» **Task goal**:
Set down each line of the data below exactly as it stands, dropping the pictures.

» **Information provided**:
----

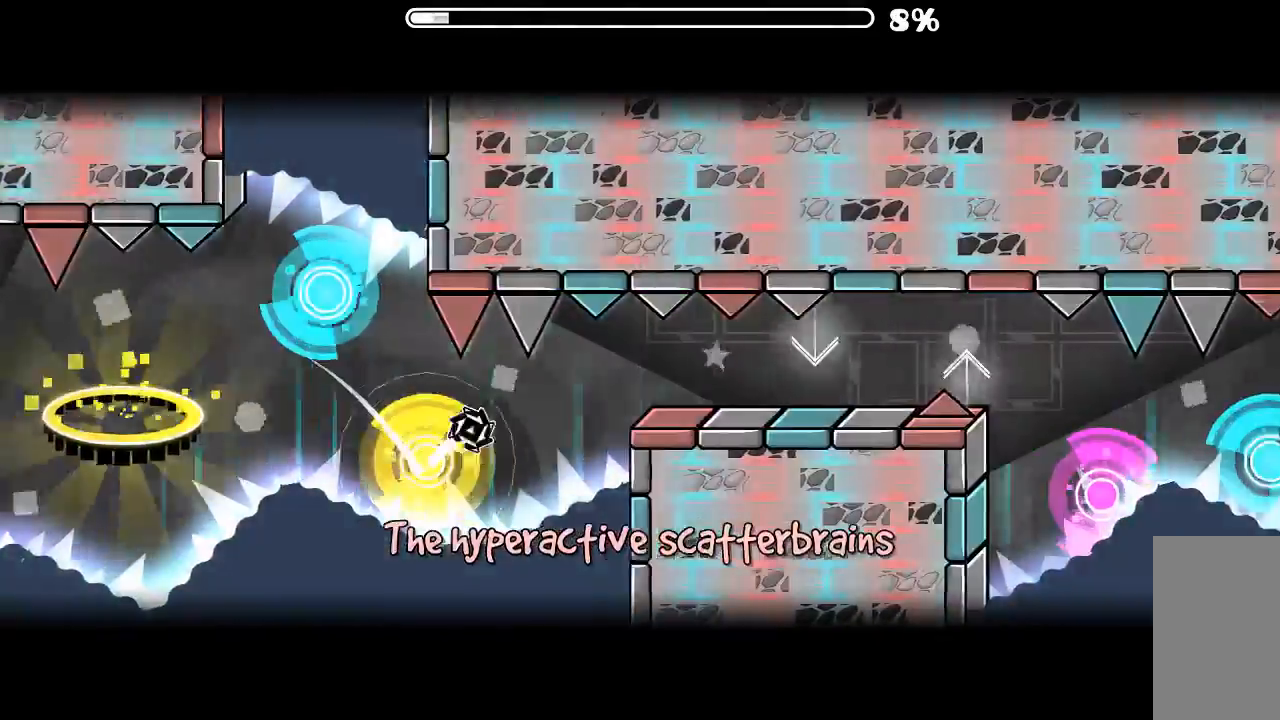
{"keys": [], "mouse": [], "events": [[434, "mouse_left", "down"], [500, "mouse_left", "up"]]}
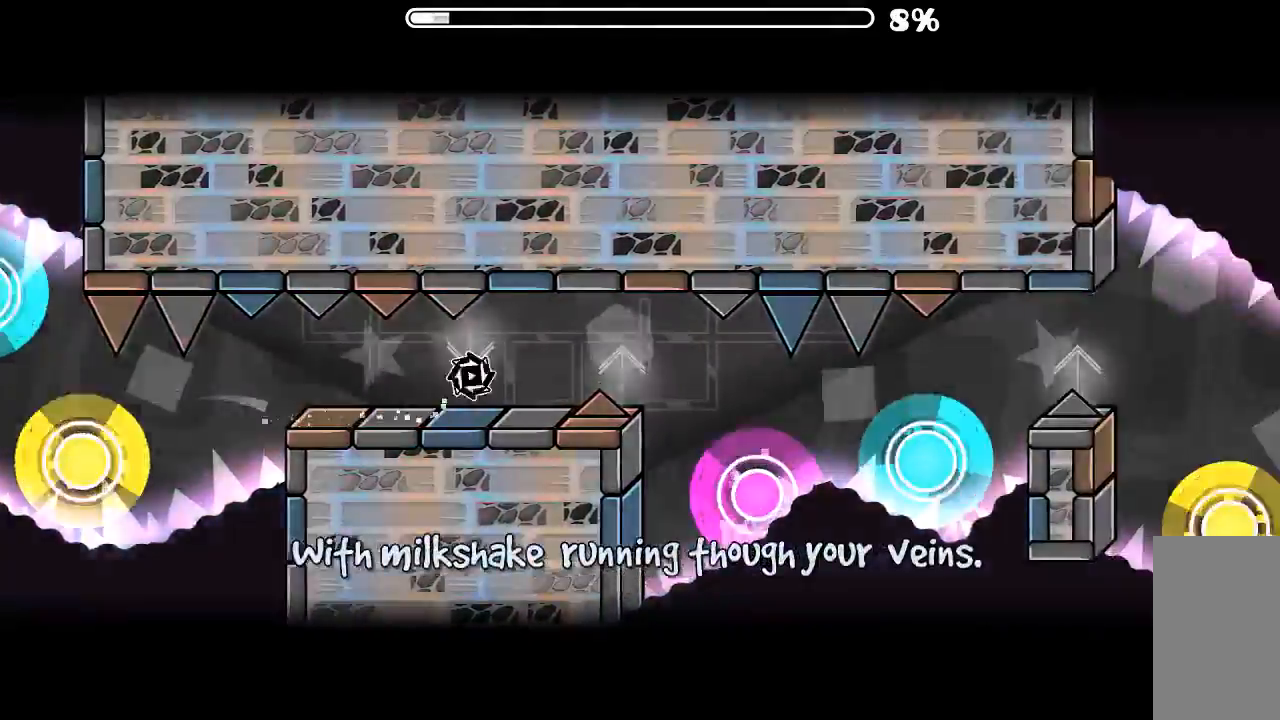
{"keys": [], "mouse": [], "events": [[167, "mouse_left", "down"], [267, "mouse_left", "up"], [367, "mouse_left", "down"], [500, "mouse_left", "up"]]}
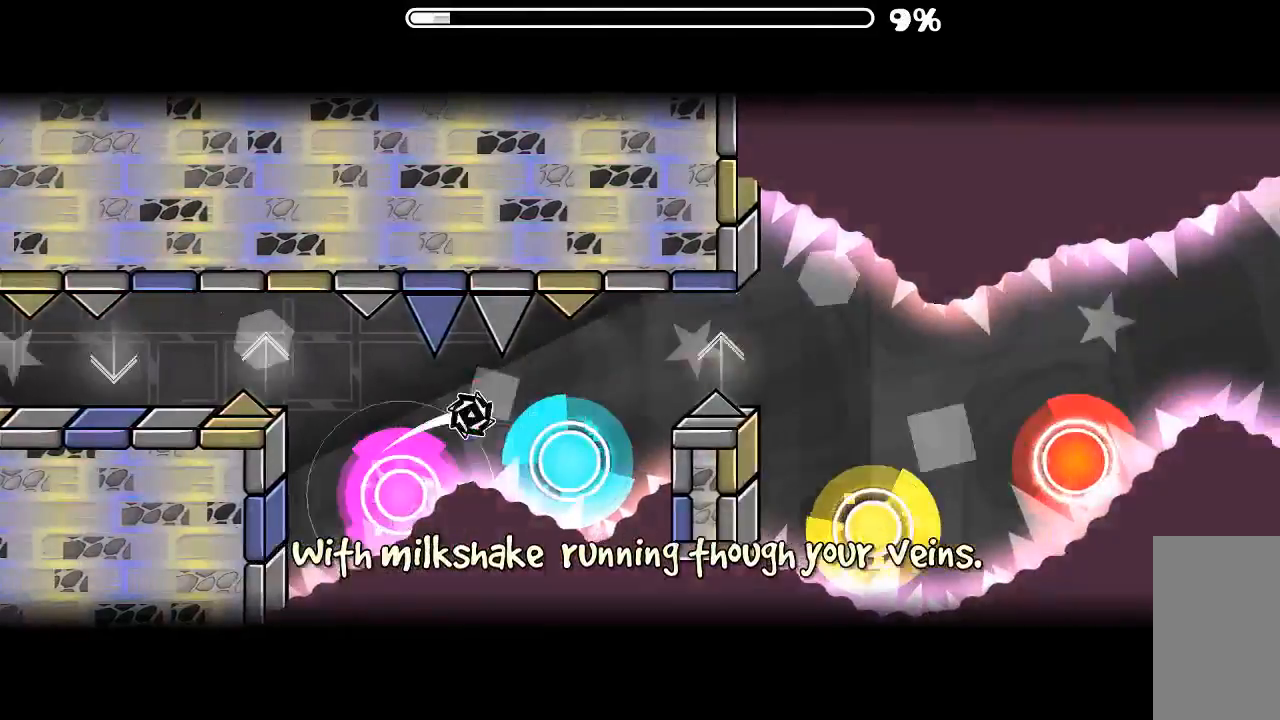
{"keys": [], "mouse": ["left"], "events": [[100, "mouse_left", "down"], [200, "mouse_left", "up"], [267, "mouse_left", "down"], [434, "mouse_left", "up"], [467, "mouse_left", "down"]]}
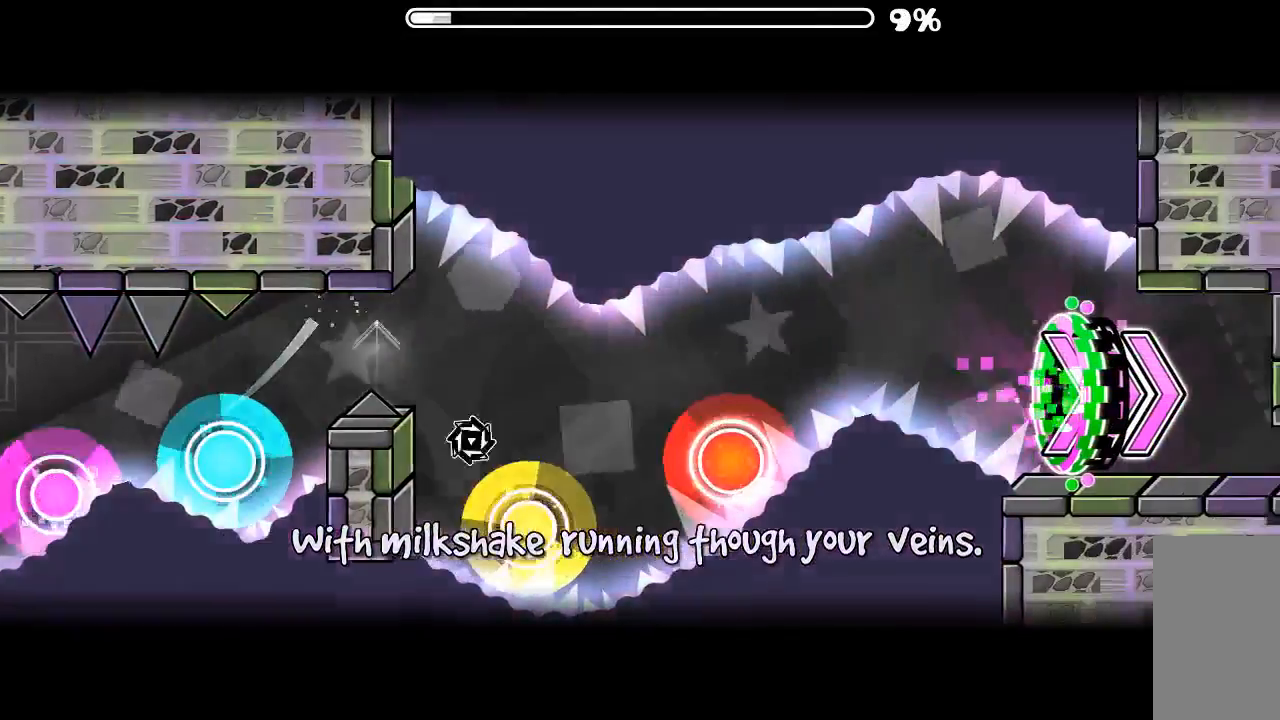
{"keys": [], "mouse": [], "events": [[134, "mouse_left", "up"], [234, "mouse_left", "down"], [367, "mouse_left", "up"]]}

----

» **Written solution**:
{"keys": [], "mouse": [], "events": [[434, "mouse_left", "down"], [500, "mouse_left", "up"]]}
{"keys": [], "mouse": [], "events": [[167, "mouse_left", "down"], [267, "mouse_left", "up"], [367, "mouse_left", "down"], [500, "mouse_left", "up"]]}
{"keys": [], "mouse": ["left"], "events": [[100, "mouse_left", "down"], [200, "mouse_left", "up"], [267, "mouse_left", "down"], [434, "mouse_left", "up"], [467, "mouse_left", "down"]]}
{"keys": [], "mouse": [], "events": [[134, "mouse_left", "up"], [234, "mouse_left", "down"], [367, "mouse_left", "up"]]}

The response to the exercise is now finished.